[WHAT THIS EXERCISE ASKS]:
[1] In the forum thread about winning over a boyfriend's father, what language does puce say she is learning?
[2] Pick up the forum thread about winning over a boyfriend's father and continue it from its last post.

[PAGE TEXT]:
--- START ---
Now, of course, here in Western countries, in cities at least, it doesn't matter. Here, are value is judged on merit and accomplishements for the majority of us, not the colour of your skin. Your Hindu boyfriend and you both know that. But in the small villages of India, just like in small towns and villages of western worlds, things are lacking behind.

So I was thinking, in order to help your boyfriend's father to accept you, why not have your son point out to him, that it will improve the quality of his caste. You must try to put yourself into THEIR shoes and their way of thinking. Give the father amunition agaist his neighbors, whom in his village are his identity, and what they think defines him (unfotunately, but that is how it is). I would also read and study their ways, all about the region they live in, and learn a little about Hinduism, do some reasearch about them. Only then, after showing some knowledge about them, will they take some of your arguments seriously, I think. You can even pick up some of their language. Learn it, where it is Punjab, Hindi, or Bengali. Tell your son you are willing to learn all about them, and then tell him to tell his dad.
The father may be impressed that you are trying to learn about them. Make it impossible for them to hate you. If they still do, and you gave an honest sincere effort, than your boyfriend will see that, and will grow to dislike his father, and happily choose you over his father. But if his father is reasonalbe, this won't occur.
If you love this man, than learn about his culture anyway, your kids will be halve Indian, and they will enquire. They will want to know where they are from. You will have the proper answers to give them, so it is not a waste.

Good luck sweetie, let me know how it goes, I 'm rather curious.

VladMamu
July 29, 2005, 01:40 PM
Originally posted by puce
well, here is my dilema:

P.S. On the other hand, my wife says dump, him and get a whitte guy!!! ;) hahahaha, just kidding.

My wife says, dump him! He should be standing up for you to his father!

puce
August 4, 2005, 02:26 PM
Thanks for the advice,
actually I am learning Hindi, but I am not sure if his father is aware of my knowledge of the indian culture,
as for the caste system, I ll try
Thanks again for the supprt
Laeti

VladMamu
August 6, 2005, 02:05 PM
Originally posted by puce
Thanks for the advice,
actually I am learning Hindi, but I am not sure if his father is aware of my knowledge of the indian culture,
as for the caste system, I ll try
Thanks again for the supprt
Laeti

Good luck sweetheart. Let us know how it turns out.
--- END ---
[Dataset entries]
--- START ---
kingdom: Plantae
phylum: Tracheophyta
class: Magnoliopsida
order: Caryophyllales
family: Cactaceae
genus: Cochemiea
--- END ---
[WRITTEN ANSWERS]:
[1] Hindi.

[2]
desi_pride
August 6, 2005, 03:01 PM
Originally posted by whiteguy
Originally posted by puce
well, here is my dilema:

P.S. On the other hand, my wife says dump, him and get a whitte guy!!! ;) hahahaha, just kidding.

My wife says, dump him! He should be standing up for you to his father!

What on earth is your wife talkin about "dump him"

desi_pride
August 6, 2005, 03:07 PM
You can't just tell someone to dump someone else it's disrespectfull and iresponsable !
"pray to god not to take my sunshine away" that's what she said, she loves him I say you should follow your heart even though i don't know much about love and all

VladMamu
August 6, 2005, 04:33 PM
whitguy's wife

first of all Desi Pride I am not being disrespectful and irresponsible !! She wanted my husband's advice and I contributed teeny tiny bit.
If he really loves her then who cares about anyone else.. ultimately it's the two of them together... and others come later so do all the advice:P

desi_pride
August 7, 2005, 10:43 AM
" Who cares about anyone else "
His father raised him since he was born he can't just ignore his father.
Let me gues you don't care about your parents is that your point !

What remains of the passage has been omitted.